Et tu sais pourquoi ils ont peur ? Parce qu'ils veulent s'adresser au plus grand nombre possible de personnes, pour finir avec cette masse ennuyeuse et insipide.

Le journalisme aussi est une masse ennuyeuse et insipide.

La montée des influenceurs est en train de tuer l’aspect éditorial. Il n’y a plus de journalisme, il n’y a que du « content ». Et lorsque les gens confondent journalisme et « content », c’est un problème sérieux. Parce que le « content » n'est pas du journalisme. Je viens de sortir d'un défilé avant de m'asseoir dans ce café : j'étais étonné par le nombre d'influenceurs au premier rang et de rédacteurs au deuxième rang. J'étais fasciné par le nombre de personnes qui regardaient l’écran de leur téléphone tout en filmant, au lieu de regarder les vêtements. Mais c'est leur travail, enregistrer et transmettre au public, sûrement pas réfléchir. Ce que les marques veulent, c'est un canal de diffusion, une simple amplification de leur message. Ils ne veulent aucune sorte de réponse. Ils ne veulent aucune conversation intelligente. Mais alors, les influenceurs vendent-ils vraiment ? Point d'interrogation. En fait, j’ai une question pour les influenceurs : si votre public est composé d'adolescents de 13 ans, à qui avez-vous l'intention de vendre les vêtements coûteux que vous filmez ?
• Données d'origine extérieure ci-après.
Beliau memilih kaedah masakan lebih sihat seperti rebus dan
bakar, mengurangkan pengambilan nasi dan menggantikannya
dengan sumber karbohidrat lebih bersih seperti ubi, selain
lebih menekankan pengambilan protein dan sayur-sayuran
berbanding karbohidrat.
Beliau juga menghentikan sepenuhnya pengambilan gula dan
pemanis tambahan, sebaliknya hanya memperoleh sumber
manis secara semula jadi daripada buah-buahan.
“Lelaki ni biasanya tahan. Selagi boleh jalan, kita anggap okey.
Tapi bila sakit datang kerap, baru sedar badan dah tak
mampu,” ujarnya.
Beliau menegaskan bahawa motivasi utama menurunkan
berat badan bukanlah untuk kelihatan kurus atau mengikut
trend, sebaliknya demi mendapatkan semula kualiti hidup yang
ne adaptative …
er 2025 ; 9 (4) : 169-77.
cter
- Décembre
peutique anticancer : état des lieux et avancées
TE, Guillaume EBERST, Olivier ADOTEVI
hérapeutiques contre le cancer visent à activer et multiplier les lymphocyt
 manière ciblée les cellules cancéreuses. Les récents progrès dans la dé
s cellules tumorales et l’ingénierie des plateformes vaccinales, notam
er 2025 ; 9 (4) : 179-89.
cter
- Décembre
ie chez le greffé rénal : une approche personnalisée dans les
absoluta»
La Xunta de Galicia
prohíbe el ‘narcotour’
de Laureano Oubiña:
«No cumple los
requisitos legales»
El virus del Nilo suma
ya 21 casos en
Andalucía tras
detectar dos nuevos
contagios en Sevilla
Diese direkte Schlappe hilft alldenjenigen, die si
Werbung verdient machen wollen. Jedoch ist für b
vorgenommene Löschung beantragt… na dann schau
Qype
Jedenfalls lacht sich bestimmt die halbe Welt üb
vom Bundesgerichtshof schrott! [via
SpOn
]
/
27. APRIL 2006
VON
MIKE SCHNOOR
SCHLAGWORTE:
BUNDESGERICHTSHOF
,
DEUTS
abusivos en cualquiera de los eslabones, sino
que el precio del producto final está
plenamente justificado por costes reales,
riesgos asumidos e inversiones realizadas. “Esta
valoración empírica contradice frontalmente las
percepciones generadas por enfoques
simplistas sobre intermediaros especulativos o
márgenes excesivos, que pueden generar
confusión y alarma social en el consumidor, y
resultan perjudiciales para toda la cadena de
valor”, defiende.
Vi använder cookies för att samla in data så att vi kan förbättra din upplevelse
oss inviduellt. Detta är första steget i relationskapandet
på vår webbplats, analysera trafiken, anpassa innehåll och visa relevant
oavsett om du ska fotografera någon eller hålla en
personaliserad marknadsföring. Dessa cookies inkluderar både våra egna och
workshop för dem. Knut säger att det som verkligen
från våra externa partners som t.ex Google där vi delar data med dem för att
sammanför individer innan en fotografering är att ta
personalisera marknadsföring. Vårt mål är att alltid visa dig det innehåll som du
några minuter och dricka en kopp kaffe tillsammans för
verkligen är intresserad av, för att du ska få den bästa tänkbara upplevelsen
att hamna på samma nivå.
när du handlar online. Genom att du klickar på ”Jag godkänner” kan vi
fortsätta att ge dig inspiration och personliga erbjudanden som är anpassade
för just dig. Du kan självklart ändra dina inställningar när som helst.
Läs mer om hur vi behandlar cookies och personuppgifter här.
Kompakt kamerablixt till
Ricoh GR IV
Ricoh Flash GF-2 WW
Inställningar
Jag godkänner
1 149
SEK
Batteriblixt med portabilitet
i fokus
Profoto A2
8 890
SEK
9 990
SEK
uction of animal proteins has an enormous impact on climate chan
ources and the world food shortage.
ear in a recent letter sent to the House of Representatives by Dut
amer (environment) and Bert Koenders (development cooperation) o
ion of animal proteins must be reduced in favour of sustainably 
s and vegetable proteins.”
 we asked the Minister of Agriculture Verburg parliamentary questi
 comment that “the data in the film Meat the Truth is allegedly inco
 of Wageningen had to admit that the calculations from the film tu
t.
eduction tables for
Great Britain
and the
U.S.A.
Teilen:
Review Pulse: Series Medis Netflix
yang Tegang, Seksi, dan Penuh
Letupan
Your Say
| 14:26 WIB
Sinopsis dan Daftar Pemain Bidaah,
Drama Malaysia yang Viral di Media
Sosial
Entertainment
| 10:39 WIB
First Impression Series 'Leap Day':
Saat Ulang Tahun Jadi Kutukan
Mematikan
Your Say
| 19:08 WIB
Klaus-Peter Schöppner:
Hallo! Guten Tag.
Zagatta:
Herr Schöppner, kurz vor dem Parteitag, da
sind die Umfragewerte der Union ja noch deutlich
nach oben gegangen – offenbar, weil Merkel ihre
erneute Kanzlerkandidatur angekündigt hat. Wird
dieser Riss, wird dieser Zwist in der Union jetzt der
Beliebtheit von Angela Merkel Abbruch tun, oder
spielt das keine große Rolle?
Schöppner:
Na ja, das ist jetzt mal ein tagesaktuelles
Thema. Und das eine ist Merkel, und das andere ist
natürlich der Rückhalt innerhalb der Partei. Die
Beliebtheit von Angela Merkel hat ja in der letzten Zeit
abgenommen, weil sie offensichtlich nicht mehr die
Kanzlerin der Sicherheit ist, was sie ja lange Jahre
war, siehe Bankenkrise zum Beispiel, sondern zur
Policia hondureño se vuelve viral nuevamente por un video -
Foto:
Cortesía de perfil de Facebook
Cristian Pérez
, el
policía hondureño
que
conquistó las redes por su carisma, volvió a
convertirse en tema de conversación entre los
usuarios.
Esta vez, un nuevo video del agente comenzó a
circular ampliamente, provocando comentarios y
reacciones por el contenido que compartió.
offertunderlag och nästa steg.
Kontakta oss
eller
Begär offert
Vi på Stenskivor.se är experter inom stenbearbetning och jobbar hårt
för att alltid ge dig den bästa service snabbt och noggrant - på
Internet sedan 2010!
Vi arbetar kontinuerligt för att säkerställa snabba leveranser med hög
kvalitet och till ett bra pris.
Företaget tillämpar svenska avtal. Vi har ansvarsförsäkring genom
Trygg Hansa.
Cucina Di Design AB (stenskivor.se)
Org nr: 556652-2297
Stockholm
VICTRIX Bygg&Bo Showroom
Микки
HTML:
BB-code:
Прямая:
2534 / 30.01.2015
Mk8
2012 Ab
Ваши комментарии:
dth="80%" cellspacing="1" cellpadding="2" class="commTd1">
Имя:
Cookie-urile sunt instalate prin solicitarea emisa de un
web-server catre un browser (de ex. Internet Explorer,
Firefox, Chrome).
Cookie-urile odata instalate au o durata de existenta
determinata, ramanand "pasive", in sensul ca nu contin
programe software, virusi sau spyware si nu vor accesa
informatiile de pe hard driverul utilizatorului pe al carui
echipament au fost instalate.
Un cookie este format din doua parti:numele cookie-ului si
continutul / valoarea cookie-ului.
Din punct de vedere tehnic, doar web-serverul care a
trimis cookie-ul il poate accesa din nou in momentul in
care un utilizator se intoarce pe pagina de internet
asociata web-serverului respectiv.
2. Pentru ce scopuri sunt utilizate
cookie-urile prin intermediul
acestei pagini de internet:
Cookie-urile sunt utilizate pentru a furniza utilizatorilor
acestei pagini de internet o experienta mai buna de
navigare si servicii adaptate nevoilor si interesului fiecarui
Parlons du journalisme indépendant et des nouveaux médias. Je sais que vous utilisez beaucoup Patreon, en Europe, on utilise peut-être plus Substack. Qu'en pensez-vous ?

J'adore Substack et je suis heureux que cela existe. Cela permet aux journalistes de contourner le système des magazines et de parler directement à leur public. Maintenant, la tâche est de savoir : comment construire un suivi sans le soutien d’un magazine ? Cela peut toutefois clairement arriver, pensons à Amy Odell, par exemple. Je n'ai jamais été contre Internet en général. Je n'ai jamais été contre ces plateformes. Je veux dire, c'est pour cela que je suis ici. Au final, la question concerne la qualité du journalisme. La prochaine génération de journalistes utilisera peut-être Substack. Le grand problème ici est le suivant : comment gagneront-ils leur vie ? Je pense que les jeunes ne sont pas habitués à payer pour les contenus qu’ils souhaitent consommer. Les jeunes doivent être sensibilisés au fait que, pour le prix d'une tasse de café (français, pas italien), ils peuvent soutenir un auteur sur Substack, contribuant ainsi à un écosystème journalistique qui peut devenir plus riche grâce à eux.

Pour conclure : un conseil pour les jeunes (créateurs, créatifs, penseurs) ?

Prenez votre ordinateur portable et jetez-le dans la plus proche étendue d’eau. Allez à la bibliothèque, allez dans une librairie. Vous découvrirez des choses incroyables.